## [Problem]
Copy the data below word for word, leaving out the pictures.

Short-answer chart tasks:
>>>>>

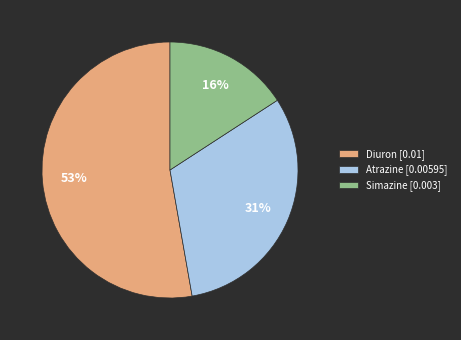

The Simazine slice represents 16% of the pie. True or false?

True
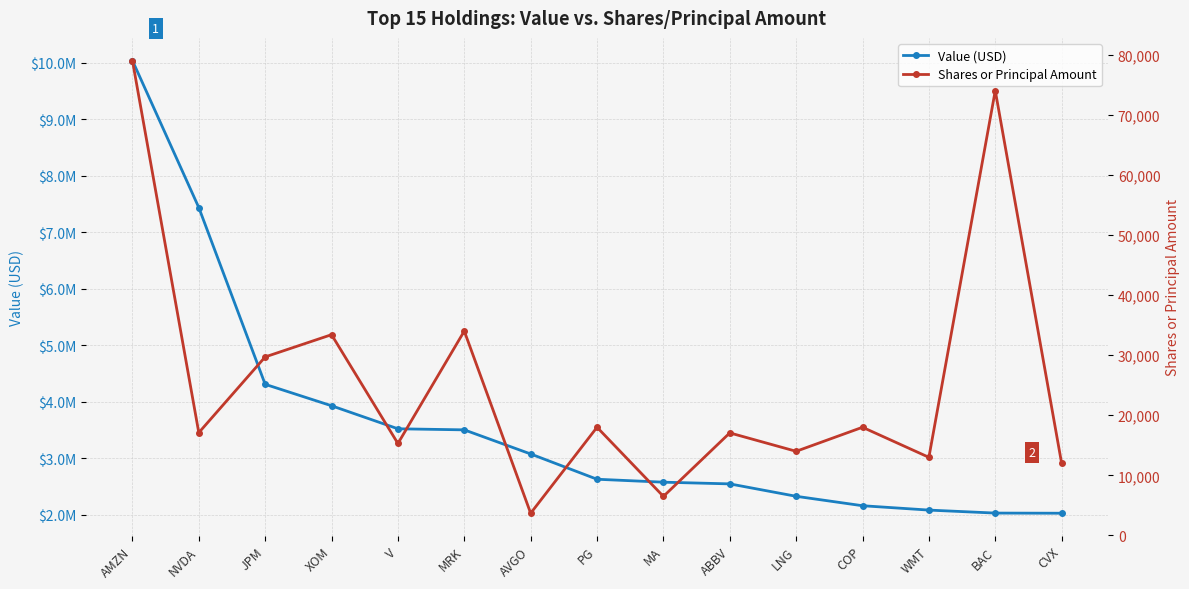

True or false: Value (USD) and Shares or Principal Amount intersect in this chart.

False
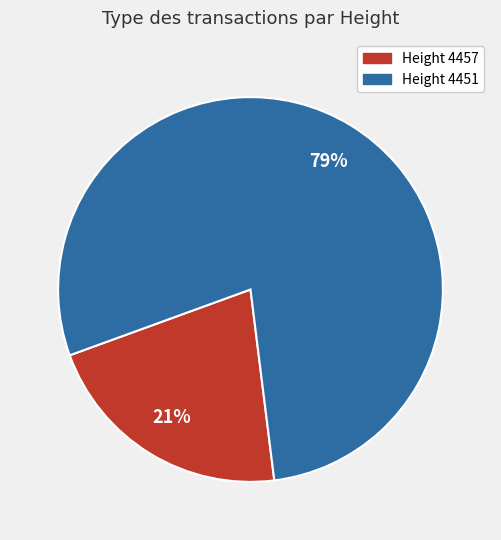

Is there any slice that represents more than half of the pie?

Yes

<<<<<

## [Reply]
The Simazine slice represents 16% of the pie. True or false?

True

True or false: Value (USD) and Shares or Principal Amount intersect in this chart.

False

Is there any slice that represents more than half of the pie?

Yes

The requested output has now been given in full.